Review of Siberiade

Siberiade (1979)
6/10
Good, but not this director's best
6 July 2021
Konchalovsky made tremendous films at the beginning of his career (Ivan's Childhood, Andrei Rublev etc.), then again very recently (Paradise, Sin, Dear Comrades). Both his Russian and Holllywood/international projects in between those poles were very uneven, and even at their best seemed less personal. Having caught up with some of his earliest and latest work recently, I was eager to finally see this very long (4 1/2 hours) film from the end of his original Soviet period.

But "Siberiade's" episodic tapestry of successive generations over the course of the 20th century is sort of like a very Russian version of those three-hour Claude Lelouch extravaganzas--you know, the ones where he just throws together a bunch of archetypal characters and historical incidents sprawling over decades, hoping the "sweep" of it all will carry you along.
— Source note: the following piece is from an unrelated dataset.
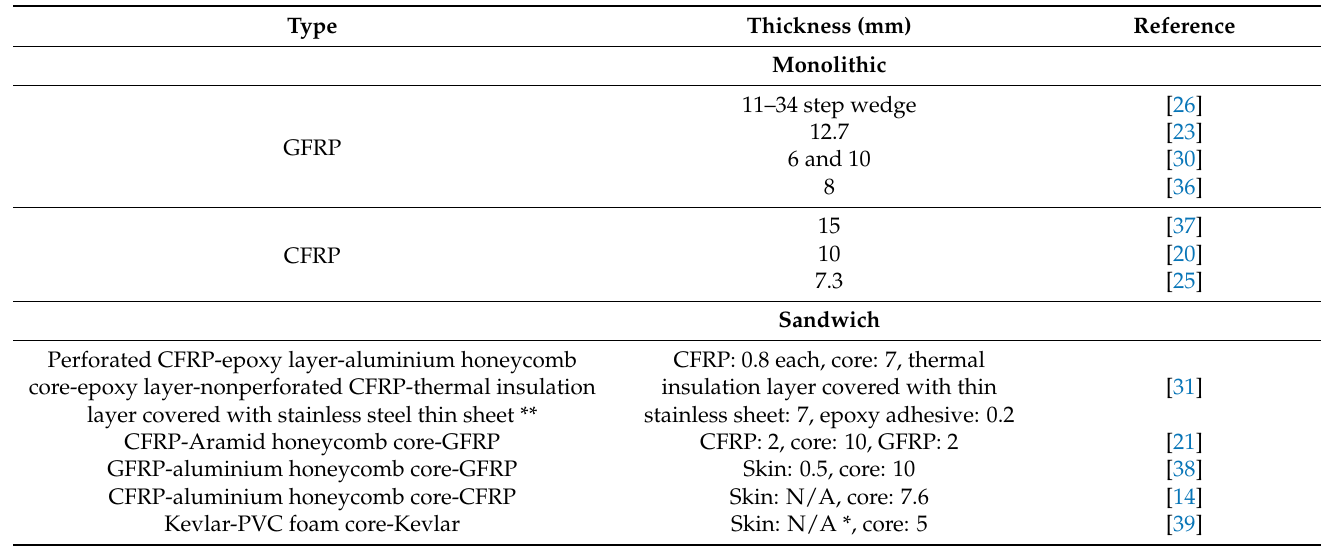
Table 1. Brief overview of research covering IRT inspection of thick monolithic and sandwich composite components listed by size of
This, too, is the kind of epic that's all width and not much depth. In fact it feels more like one of the robust, broad, somewhat pandering directorial movies of his brother Nikita Mikhalkov, who plays a leading character in this movie's 2nd half.

Similarly to his sibling's films, the female characters are all sexpots, there's a lot of broad comedy, and the visuals are often pretty without any true lyricism, just as there's sentimentality but no spirituality. It feels like a movie that well-connected Muscovites would make about Siberia, rather than Siberians themselves, as if we're in a 20th-century version of Chekhov's seriocomic provincial Russian life--particularly since after the beginning, almost nothing takes place in snowy weather. (But then, maybe that outsider perspective IS the point, that a far-flung region with its own distinct character became simply a source of natural-resources extraction wealth for a distant central government.)

The characters behave colorfully yet all sort of blur together, drifting in and out of the anecdotal storytelling, played at different ages by different actors. There's no sense of a grand narrative arc, or overarching themes that are treated with any real seriousness--at least not until the second half, when despoiling of the land becomes the major thesis. (But it's not really established in the first half that the characters feel terribly connected to the land--indeed, it seems more of an adversary to them.)

Which is not to say that "Siberiade" isn't entertaining and flavorful, with some memorable passages. (Though the rather arbitrary shifts to tinted B&W don't particularly help.) It's just that I want something more for my 4.5 hours' time, particularly from a director who's made considerably shorter films that nonetheless seemed far more substantial, even more ambitious.